Через несколько часов путешественники сменили лошадей в довольно большом селе Алешки и направились к Перекопскому перешейку, соединяющему Крым с южным побережьем России.
Надо ли говорить, что, находясь в Алешках[162], Ахмет не позабыл послать оттуда очередное письмо в Одессу.

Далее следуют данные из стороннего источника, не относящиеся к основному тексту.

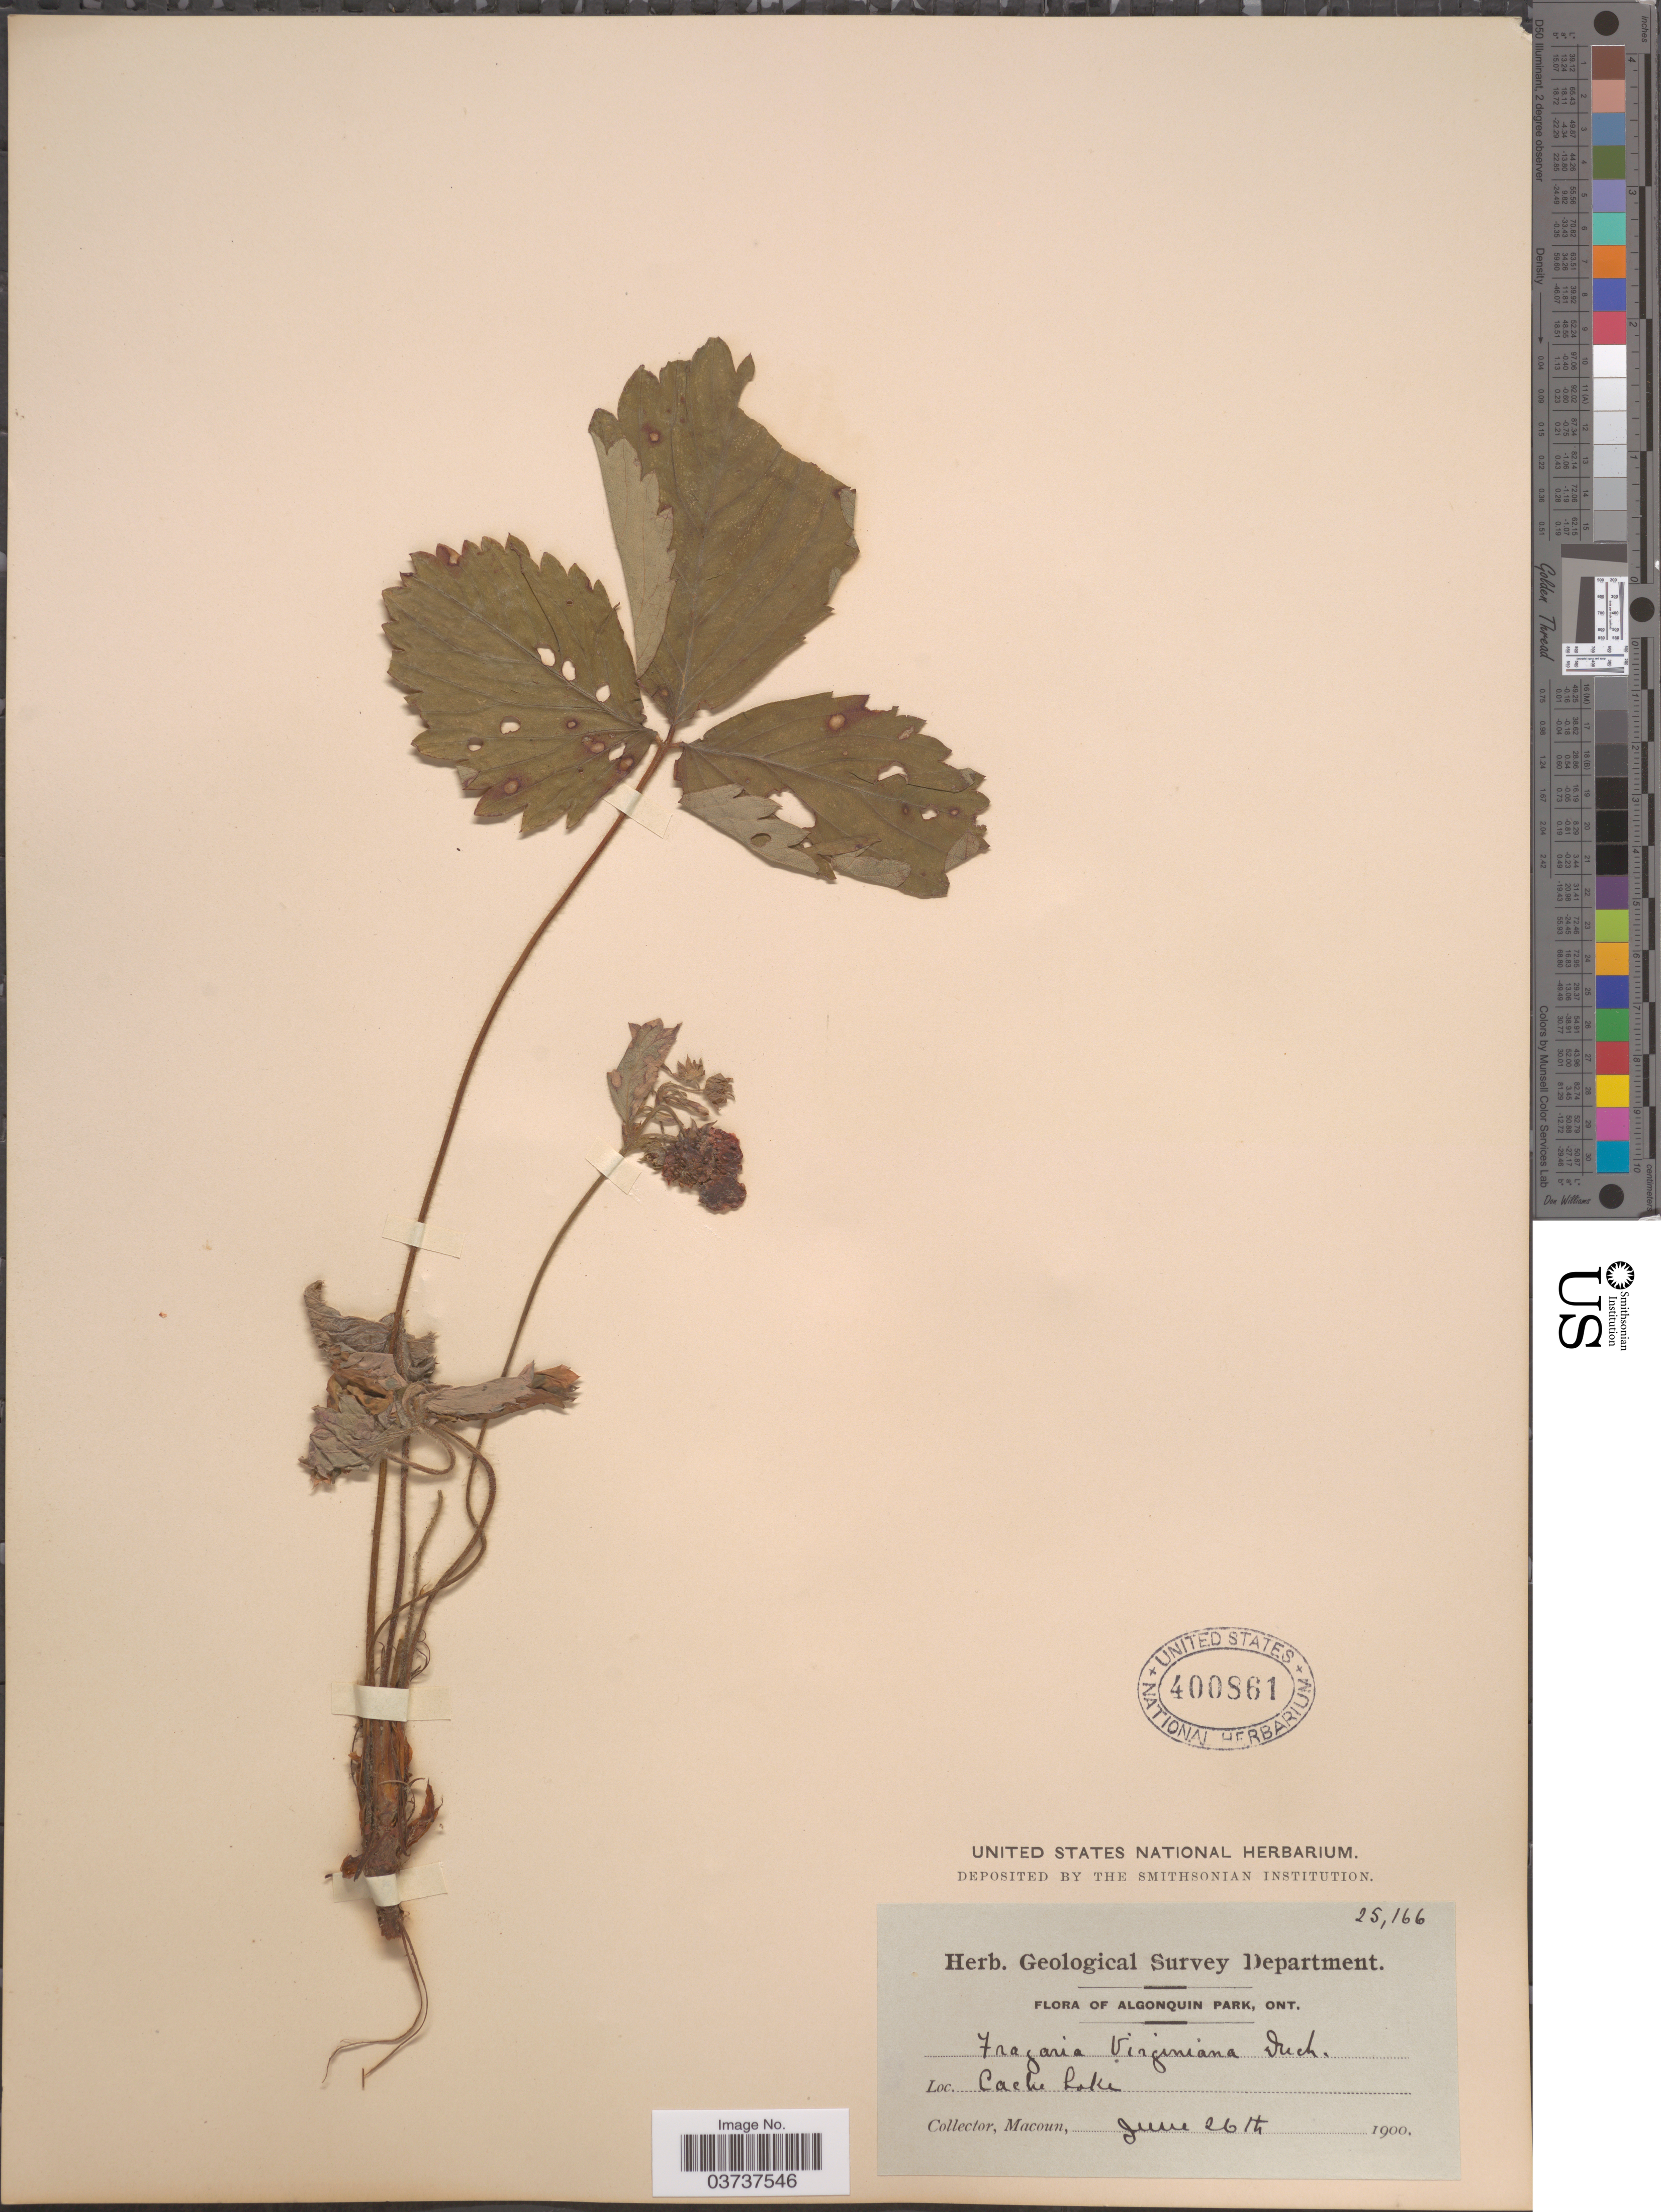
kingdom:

Когда спутники уже заняли место в карете и упряжка мчалась во весь опор по дороге на Перекоп, господин Керабан спросил племянника, не забыл ли он послать его и свои наилучшие пожелания банкиру Селиму.
— Безусловно, не забыл, дядя, — ответил Ахмет. — И даже прибавил, что мы делаем все возможное, чтобы добраться до Скутари как можно раньше.
— Ты хорошо сделал, племянник. Нужно давать знать о себе с каждого почтового отделения, где бы оно нам ни встретилось.
— К несчастью, мы никогда не знаем заранее места очередной стоянки, — заметил Ахмет, — поэтому все наши письма останутся без ответа.
— Действительно, — подтвердил ван Миттен.
— Да, кстати, — обратился Керабан к своему роттердамскому другу, — мне кажется, вы не слишком спешите послать весточку госпоже ван Миттен. Что подумает эта превосходная жена о вашей небрежности?
— Госпожа ван Миттен? — переспросил голландец в некотором замешательстве.
— Да!
— Госпожа ван Миттен, безусловно, порядочная женщина. В этом смысле мне не в чем упрекнуть свою жену. Но как подруга жизни… Да, но, друг Керабан, почему мы говорим о госпоже ван Миттен?
— Э… Да потому, что, насколько я помню, это очень милый человек.
— Да? — произнес ван Миттен, как если бы ему сообщили нечто совершенно новое для него.
— Помнишь, Ахмет, как я отзывался о ней в самых лучших выражениях, когда вернулся из Роттердама?
— Помню, дядя.
— И во время моей поездки я был очарован ее приемом.
— Да? — повторил ван Миттен.
— Но, — продолжил Керабан, — должен признать, что иногда у нее бывают странные идеи, капризы, причуды. Но это вообще свойственно слабому полу. Даже если нельзя уступать женщинам, то не стоит и упрекать их. Именно так я всегда и поступал.
— И вы действовали вполне разумно, — поддержал друга ван Миттен.
— Она все так же страстно любит тюльпаны, как, впрочем, и полагается истинной голландке?[163] — спросил Керабан.
— Страстно.
— Ну, ван Миттен, давайте говорить откровенно. Я чувствую в вас какой-то холодок по отношению к жене.
— «Холодок» — было бы еще слишком теплым выражением того, что я к ней испытываю.
— Что вы говорите? — воскликнул Керабан.
— Я никогда не разговаривал с вами серьезно о госпоже ван Миттен. Но коль скоро речь зашла на эту тему и представляется удобный случай, то сделаю одно признание.
— Признание?
— Да, друг Керабан! Мы с госпожой ван Миттен разошлись.
— Разошлись! — воскликнул Керабан. — С обоюдного согласия?
— С обоюдного согласия.
— И навсегда?
— Навсегда.
163
Разведение и выращивание тюльпанов составляет в Голландии и национальное увлечение, и предмет гордости, и основательную статью доходов государства и населения.